Items listed in a dataset

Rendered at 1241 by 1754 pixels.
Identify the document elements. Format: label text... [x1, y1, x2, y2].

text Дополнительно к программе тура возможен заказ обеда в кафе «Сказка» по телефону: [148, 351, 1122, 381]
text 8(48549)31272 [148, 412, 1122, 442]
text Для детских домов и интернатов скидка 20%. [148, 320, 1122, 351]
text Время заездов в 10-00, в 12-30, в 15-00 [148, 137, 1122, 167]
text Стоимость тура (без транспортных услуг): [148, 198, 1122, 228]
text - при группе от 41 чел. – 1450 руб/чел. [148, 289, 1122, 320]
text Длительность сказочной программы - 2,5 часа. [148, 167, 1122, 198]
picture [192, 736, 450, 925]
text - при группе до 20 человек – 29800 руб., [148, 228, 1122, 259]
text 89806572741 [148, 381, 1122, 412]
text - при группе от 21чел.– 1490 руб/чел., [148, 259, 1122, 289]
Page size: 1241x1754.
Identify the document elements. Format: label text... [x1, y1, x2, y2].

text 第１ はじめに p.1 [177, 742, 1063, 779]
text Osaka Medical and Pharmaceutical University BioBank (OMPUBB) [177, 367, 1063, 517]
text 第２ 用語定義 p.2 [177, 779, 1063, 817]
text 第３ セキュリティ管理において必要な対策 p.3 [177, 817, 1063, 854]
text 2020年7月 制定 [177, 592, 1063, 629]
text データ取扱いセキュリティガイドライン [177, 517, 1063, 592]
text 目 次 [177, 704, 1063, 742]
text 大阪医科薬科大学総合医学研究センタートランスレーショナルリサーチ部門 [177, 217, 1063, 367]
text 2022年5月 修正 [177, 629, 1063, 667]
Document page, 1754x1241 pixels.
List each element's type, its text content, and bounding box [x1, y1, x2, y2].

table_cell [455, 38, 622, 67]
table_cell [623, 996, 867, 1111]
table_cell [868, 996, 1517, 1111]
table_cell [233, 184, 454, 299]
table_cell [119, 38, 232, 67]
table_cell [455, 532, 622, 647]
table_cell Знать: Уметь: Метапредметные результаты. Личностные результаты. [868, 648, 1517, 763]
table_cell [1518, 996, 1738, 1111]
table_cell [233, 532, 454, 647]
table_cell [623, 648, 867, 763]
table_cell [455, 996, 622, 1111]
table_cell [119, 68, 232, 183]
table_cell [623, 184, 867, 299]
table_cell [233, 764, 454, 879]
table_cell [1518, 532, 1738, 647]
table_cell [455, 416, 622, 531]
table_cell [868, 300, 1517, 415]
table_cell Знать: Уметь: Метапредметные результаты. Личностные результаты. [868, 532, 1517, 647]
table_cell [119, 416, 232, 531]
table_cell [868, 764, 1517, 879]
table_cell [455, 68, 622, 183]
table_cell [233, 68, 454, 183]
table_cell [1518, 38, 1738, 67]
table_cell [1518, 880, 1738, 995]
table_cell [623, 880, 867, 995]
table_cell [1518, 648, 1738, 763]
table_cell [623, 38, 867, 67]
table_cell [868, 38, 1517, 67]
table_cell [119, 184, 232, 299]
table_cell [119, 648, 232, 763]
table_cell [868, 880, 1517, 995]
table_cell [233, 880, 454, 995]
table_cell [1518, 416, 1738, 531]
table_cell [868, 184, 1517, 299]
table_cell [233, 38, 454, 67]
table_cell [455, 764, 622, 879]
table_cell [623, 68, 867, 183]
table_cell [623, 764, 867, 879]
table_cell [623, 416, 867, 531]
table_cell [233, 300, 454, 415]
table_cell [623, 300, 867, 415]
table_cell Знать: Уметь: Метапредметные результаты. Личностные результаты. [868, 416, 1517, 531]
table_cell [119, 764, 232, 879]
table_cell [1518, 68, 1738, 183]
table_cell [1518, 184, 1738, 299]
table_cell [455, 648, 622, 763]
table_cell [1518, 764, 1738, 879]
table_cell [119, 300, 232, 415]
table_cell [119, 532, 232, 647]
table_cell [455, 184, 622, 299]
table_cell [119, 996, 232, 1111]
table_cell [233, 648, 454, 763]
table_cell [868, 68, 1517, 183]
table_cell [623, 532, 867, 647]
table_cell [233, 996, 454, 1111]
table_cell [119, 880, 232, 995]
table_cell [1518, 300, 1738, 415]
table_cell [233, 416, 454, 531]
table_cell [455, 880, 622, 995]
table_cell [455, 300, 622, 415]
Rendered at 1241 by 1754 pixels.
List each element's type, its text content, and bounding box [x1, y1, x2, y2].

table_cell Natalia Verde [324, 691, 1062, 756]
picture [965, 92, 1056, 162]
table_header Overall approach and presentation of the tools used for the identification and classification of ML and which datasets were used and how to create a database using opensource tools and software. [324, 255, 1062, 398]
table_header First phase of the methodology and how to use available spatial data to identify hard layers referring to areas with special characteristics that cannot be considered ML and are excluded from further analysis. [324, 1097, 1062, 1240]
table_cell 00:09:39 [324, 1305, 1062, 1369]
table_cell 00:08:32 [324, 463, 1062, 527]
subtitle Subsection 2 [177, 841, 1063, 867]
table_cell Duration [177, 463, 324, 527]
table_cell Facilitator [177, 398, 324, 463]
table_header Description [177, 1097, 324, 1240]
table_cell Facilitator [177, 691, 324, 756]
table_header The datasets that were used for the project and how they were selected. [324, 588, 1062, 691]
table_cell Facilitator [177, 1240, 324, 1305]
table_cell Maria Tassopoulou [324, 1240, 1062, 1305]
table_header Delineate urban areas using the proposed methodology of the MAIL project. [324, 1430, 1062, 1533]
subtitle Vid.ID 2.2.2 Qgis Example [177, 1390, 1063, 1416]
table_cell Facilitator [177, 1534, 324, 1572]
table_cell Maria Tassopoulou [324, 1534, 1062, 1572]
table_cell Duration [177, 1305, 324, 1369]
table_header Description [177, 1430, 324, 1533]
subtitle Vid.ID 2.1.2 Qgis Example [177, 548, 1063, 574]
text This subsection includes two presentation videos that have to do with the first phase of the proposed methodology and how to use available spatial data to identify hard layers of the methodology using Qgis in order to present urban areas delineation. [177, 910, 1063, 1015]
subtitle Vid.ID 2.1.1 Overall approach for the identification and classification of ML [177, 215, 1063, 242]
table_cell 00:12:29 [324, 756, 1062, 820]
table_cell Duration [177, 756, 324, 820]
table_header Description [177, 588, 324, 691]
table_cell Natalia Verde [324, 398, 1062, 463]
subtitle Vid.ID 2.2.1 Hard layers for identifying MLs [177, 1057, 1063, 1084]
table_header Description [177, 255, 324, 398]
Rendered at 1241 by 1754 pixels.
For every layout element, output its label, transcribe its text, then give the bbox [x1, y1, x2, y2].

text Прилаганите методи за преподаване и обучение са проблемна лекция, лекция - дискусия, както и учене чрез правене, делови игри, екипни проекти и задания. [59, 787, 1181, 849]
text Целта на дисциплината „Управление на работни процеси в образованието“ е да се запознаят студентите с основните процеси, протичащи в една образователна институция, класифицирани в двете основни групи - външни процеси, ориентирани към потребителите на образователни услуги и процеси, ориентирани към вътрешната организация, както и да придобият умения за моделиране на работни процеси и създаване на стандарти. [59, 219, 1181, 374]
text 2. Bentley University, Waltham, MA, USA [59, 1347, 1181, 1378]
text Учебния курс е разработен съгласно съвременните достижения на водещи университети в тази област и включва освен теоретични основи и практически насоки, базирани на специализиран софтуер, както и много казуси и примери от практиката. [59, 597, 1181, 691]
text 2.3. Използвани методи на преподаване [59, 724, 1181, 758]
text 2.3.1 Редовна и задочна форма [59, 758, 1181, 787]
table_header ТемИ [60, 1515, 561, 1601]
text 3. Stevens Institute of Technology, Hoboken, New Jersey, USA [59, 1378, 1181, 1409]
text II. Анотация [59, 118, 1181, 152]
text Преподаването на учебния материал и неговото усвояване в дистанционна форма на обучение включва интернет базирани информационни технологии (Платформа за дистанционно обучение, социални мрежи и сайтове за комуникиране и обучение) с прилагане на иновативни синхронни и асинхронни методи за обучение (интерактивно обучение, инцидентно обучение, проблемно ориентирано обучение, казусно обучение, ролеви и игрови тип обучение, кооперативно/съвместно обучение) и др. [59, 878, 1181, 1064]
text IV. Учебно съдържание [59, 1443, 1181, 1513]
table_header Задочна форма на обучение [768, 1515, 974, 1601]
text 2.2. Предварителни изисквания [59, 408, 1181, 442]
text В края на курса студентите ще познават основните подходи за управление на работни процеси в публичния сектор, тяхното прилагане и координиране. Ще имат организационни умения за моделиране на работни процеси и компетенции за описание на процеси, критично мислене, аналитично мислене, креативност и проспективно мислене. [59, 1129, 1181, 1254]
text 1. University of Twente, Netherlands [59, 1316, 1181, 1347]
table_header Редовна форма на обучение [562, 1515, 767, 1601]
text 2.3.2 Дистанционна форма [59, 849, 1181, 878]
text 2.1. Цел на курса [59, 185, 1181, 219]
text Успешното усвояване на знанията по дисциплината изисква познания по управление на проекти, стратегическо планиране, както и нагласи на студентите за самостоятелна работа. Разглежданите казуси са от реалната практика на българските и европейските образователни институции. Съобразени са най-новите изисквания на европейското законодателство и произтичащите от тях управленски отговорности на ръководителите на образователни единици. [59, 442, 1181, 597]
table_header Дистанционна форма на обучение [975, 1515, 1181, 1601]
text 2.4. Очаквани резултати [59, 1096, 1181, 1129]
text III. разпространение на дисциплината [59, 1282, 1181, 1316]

• Work task
Go through the data and show each line that holds "основните".

• Answer to this task
text Целта на дисциплината „Управление на работни процеси в образованието“ е да се запознаят студентите с основните процеси, протичащи в една образователна институция, класифицирани в двете основни групи - външни процеси, ориентирани към потребителите на образователни услуги и процеси, ориентирани към вътрешната организация, както и да придобият умения за моделиране на работни процеси и създаване на стандарти. [59, 219, 1181, 374]
text В края на курса студентите ще познават основните подходи за управление на работни процеси в публичния сектор, тяхното прилагане и координиране. Ще имат организационни умения за моделиране на работни процеси и компетенции за описание на процеси, критично мислене, аналитично мислене, креативност и проспективно мислене. [59, 1129, 1181, 1254]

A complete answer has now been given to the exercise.